On the other hand, humans continue to be regarded as the weakest link in cybersecurity. Many tech pundits have said this before, including Robert Kress, Managing Director for Accenture Security, pointed this out while citing statistics from Accenture’s Annual Cost of Cybercrime Study in a 2019 article. Clint Boulton of CSO Online wrote something similar, noting that “you might be surprised that it isn’t only rank-and-file employees duped by phishing scams who pose risks.”
People easily fall for social engineering schemes. Over 80 percent of the security incidents reported have been phishing and other social engineering attacks. These cybercrimes exploit the lack of knowledge, gullibility, and carelessness of many employees and even top officials in organizations. They unwittingly aid bad actors in successfully defeating security controls.
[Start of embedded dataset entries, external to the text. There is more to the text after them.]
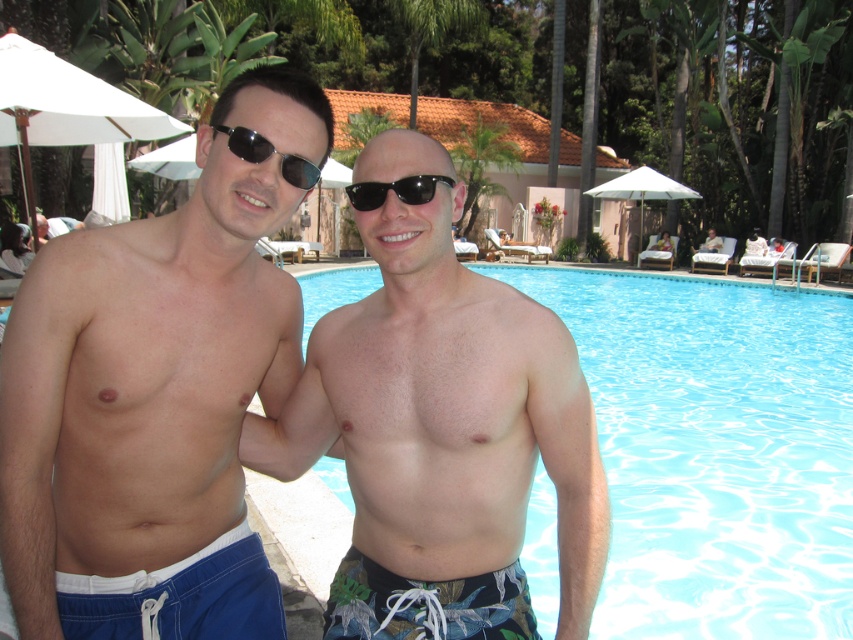
Question: Is blue fabric shorts at left thinner than black reflective sunglasses at left?

Choices:
 (A) no
 (B) yes

Answer: (A)

Question: Can you confirm if blue fabric shorts at left is wider than black reflective sunglasses at left?

Choices:
 (A) no
 (B) yes

Answer: (B)

Question: Based on their relative distances, which object is farther from the black reflective sunglasses at left?

Choices:
 (A) multicolored fabric shorts at center
 (B) black plastic sunglasses at center
 (C) transparent blue water at center

Answer: (C)

Question: Which object is the closest to the multicolored fabric shorts at center?

Choices:
 (A) blue fabric shorts at left
 (B) black reflective sunglasses at left
 (C) black plastic sunglasses at center

Answer: (A)

Question: Is multicolored fabric shorts at center to the left of transparent blue water at center from the viewer's perspective?

Choices:
 (A) yes
 (B) no

Answer: (A)

Question: Which of the following is the closest to the observer?

Choices:
 (A) black reflective sunglasses at left
 (B) black plastic sunglasses at center

Answer: (A)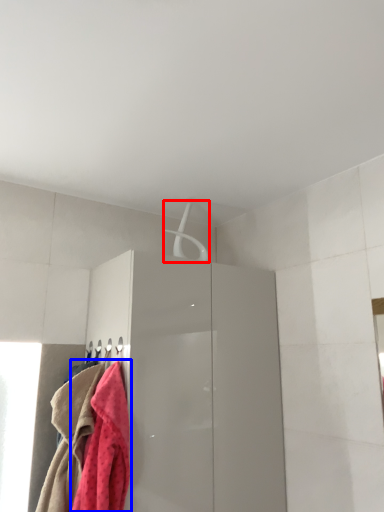
Question: Which of the following is the farthest to the observer, hanger (highlighted by a red box) or towel (highlighted by a blue box)?

Choices:
 (A) hanger
 (B) towel

Answer: (A)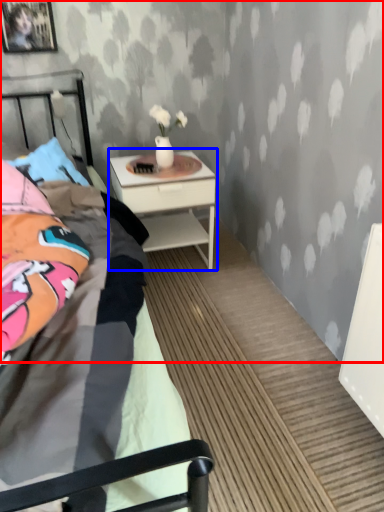
Question: Which object is further to the camera taking this photo, backdrop (highlighted by a red box) or nightstand (highlighted by a blue box)?

Choices:
 (A) backdrop
 (B) nightstand

Answer: (B)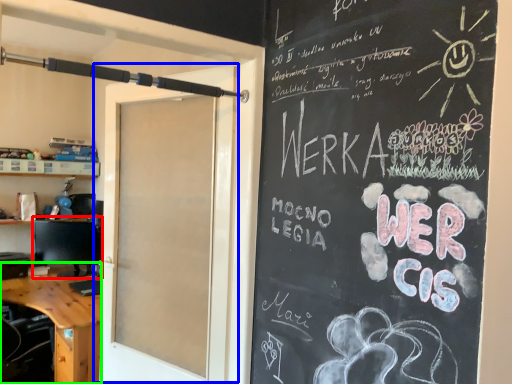
Question: Estimate the real-world distances between objects in this image. Which object is farther from computer monitor (highlighted by a red box), door (highlighted by a blue box) or desk (highlighted by a green box)?

Choices:
 (A) door
 (B) desk

Answer: (A)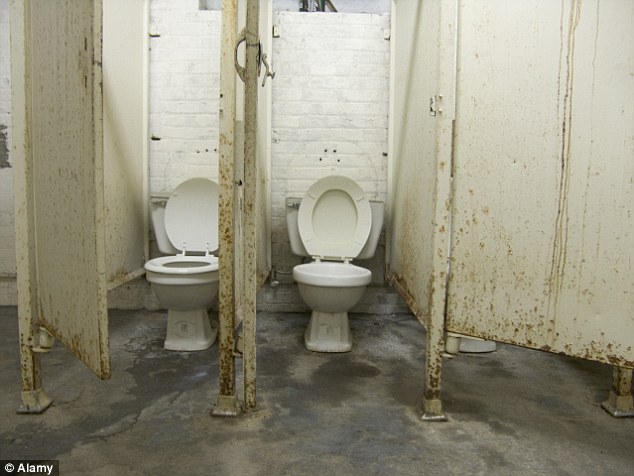
Where is `toilet lid`? This screenshot has height=476, width=634. toilet lid is located at coordinates (204, 221), (342, 225).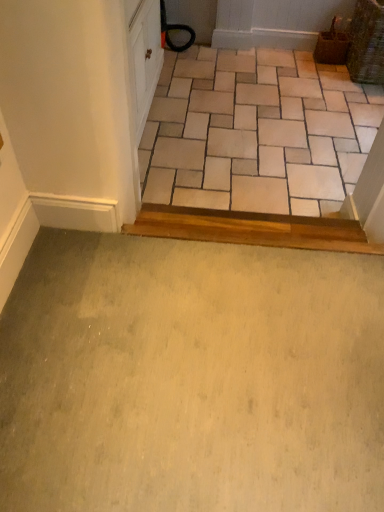
Where is `free location above green carpet at lower center (from a real-world perspective)`? Image resolution: width=384 pixels, height=512 pixels. free location above green carpet at lower center (from a real-world perspective) is located at coordinates (193, 351).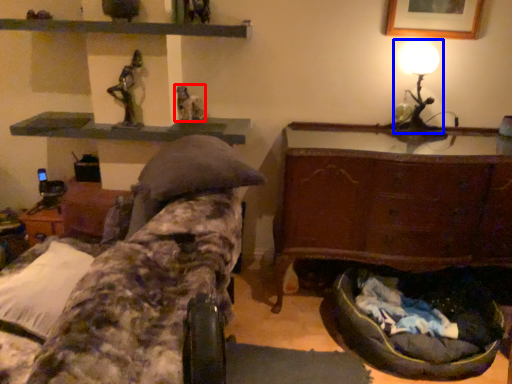
Question: Which of the following is the farthest to the observer, sculpture (highlighted by a red box) or table lamp (highlighted by a blue box)?

Choices:
 (A) sculpture
 (B) table lamp

Answer: (A)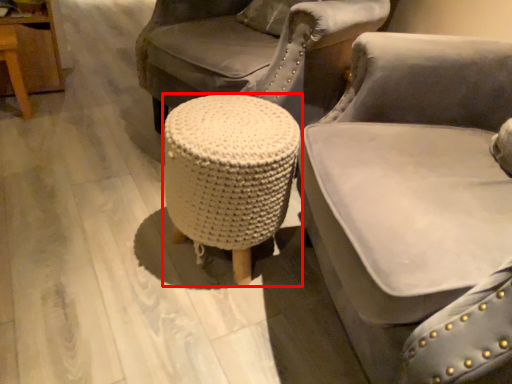
Question: Considering the relative positions of stool (annotated by the red box) and chair in the image provided, where is stool (annotated by the red box) located with respect to the staircase?

Choices:
 (A) right
 (B) left

Answer: (B)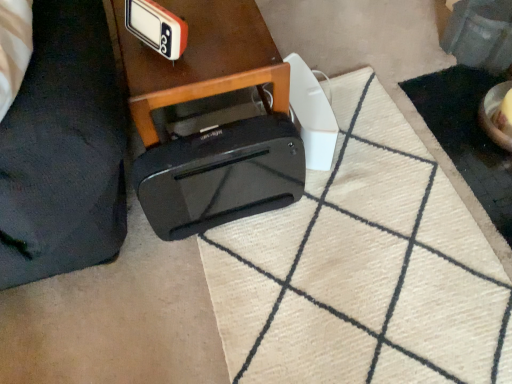
Question: Would you say black plastic toaster at lower center is part of black plastic bag at lower left's contents?

Choices:
 (A) no
 (B) yes

Answer: (A)

Question: From the image's perspective, does black plastic bag at lower left appear higher than black plastic toaster at lower center?

Choices:
 (A) no
 (B) yes

Answer: (B)

Question: Is black plastic bag at lower left thinner than black plastic toaster at lower center?

Choices:
 (A) no
 (B) yes

Answer: (A)

Question: Can you confirm if black plastic bag at lower left is taller than black plastic toaster at lower center?

Choices:
 (A) no
 (B) yes

Answer: (B)

Question: Considering the relative positions of black plastic bag at lower left and black plastic toaster at lower center in the image provided, is black plastic bag at lower left to the right of black plastic toaster at lower center from the viewer's perspective?

Choices:
 (A) no
 (B) yes

Answer: (A)

Question: Does black plastic bag at lower left appear on the left side of black plastic toaster at lower center?

Choices:
 (A) no
 (B) yes

Answer: (B)

Question: Does orange plastic clock at upper center have a greater width compared to black plastic toaster at lower center?

Choices:
 (A) yes
 (B) no

Answer: (B)

Question: Is black plastic toaster at lower center surrounded by orange plastic clock at upper center?

Choices:
 (A) no
 (B) yes

Answer: (A)

Question: Is orange plastic clock at upper center bigger than black plastic toaster at lower center?

Choices:
 (A) no
 (B) yes

Answer: (A)

Question: From a real-world perspective, is orange plastic clock at upper center below black plastic toaster at lower center?

Choices:
 (A) no
 (B) yes

Answer: (A)

Question: From a real-world perspective, is orange plastic clock at upper center on black plastic toaster at lower center?

Choices:
 (A) no
 (B) yes

Answer: (B)

Question: From the image's perspective, is orange plastic clock at upper center under black plastic toaster at lower center?

Choices:
 (A) no
 (B) yes

Answer: (A)

Question: Considering the relative sizes of black glossy printer at center and orange plastic clock at upper center in the image provided, is black glossy printer at center smaller than orange plastic clock at upper center?

Choices:
 (A) yes
 (B) no

Answer: (B)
Moreover, there are times when people intentionally inactivate or fail to activate certain security controls or set aside protocols because of inconvenience. There are likewise instances when people put too much faith in the supposedly premium security solutions they obtain for their businesses, like in the anecdote shared by Clint Boulton in his CSO Online article about an employee who overstated the capabilities of a security platform from a particular vendor.
Overcoming the challenges
In both security posture challenges briefly discussed above, many would probably say that the solution is simple: knowledge about the right solutions and best security postures. If people know what to do, they can prepare for the threats and correct their bad practices. This is easier said than done, though.
Similar to the case of a problematic body posture, it is easy to know what the right body posture is. The difficult part is applying the knowledge and sustaining the application.
Companies that seek to achieve optimum cybersecurity defenses need to commit resources, time, and effort to obtain the right tools and train employees about using security solutions and maintaining best practices. These cannot be achieved by occasional orientations or seminars that span a few days or weeks. An effective security posture is a lifelong commitment, something many will struggle with.
For most organizations, establishing a security posture that works requires a culture change. Organizations may need to have a change in perspectives on how to deal with cyber threats and develop a sense of urgency in investing in the right security tools and systems. Additionally, everyone in an organization should be compelled to embrace better systems, particularly the continuous nature of security validation.
With the right security tools and systems, correcting a bad security posture is not a difficult task. Systems that employ automation and artificial intelligence can expedite the detection, identification, remediation, as well as prevention of threats. The challenging part is the unending nature of the process. Sustaining the corrected security posture can be an ordeal for many.
Organizations need to evaluate the effectiveness of their security controls in perpetuity. What works now may no longer be the same in the future because of the rapidly evolving nature of cyber threats and the constantly upgrading skills of bad actors. Keeping up with all the threats and ceaselessly making sure that the cyber defenses remain effective is not going to be a non-resource-consuming endeavor. Organizations need to be smart in choosing and implementing the right strategies and solutions.